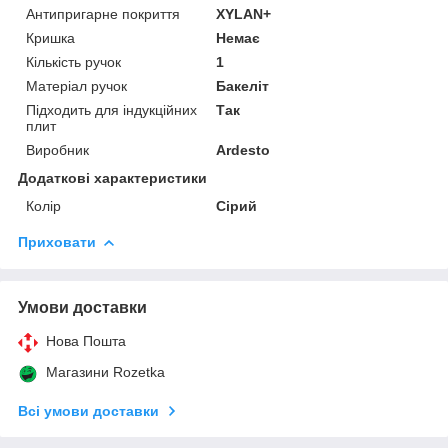
Антипригарне покриття
XYLAN+
Кришка
Немає
Кількість ручок
1
Матеріал ручок
Бакеліт
Підходить для індукційних
Так
плит
Виробник
Ardesto
Додаткові характеристики
Колір
Сірий
Приховати
Умови доставки
Нова Пошта
Магазини Rozetka
Всі умови доставки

◆ ◆ ◆ ◆

WHAT NEEDS TO BE DONE:
Copy the text from every row above, line for line with nothing changed, and leave the pictures out.

SOLUTION:
Антипригарне покриття
XYLAN+
Кришка
Немає
Кількість ручок
1
Матеріал ручок
Бакеліт
Підходить для індукційних
Так
плит
Виробник
Ardesto
Додаткові характеристики
Колір
Сірий
Приховати
Умови доставки
Нова Пошта
Магазини Rozetka
Всі умови доставки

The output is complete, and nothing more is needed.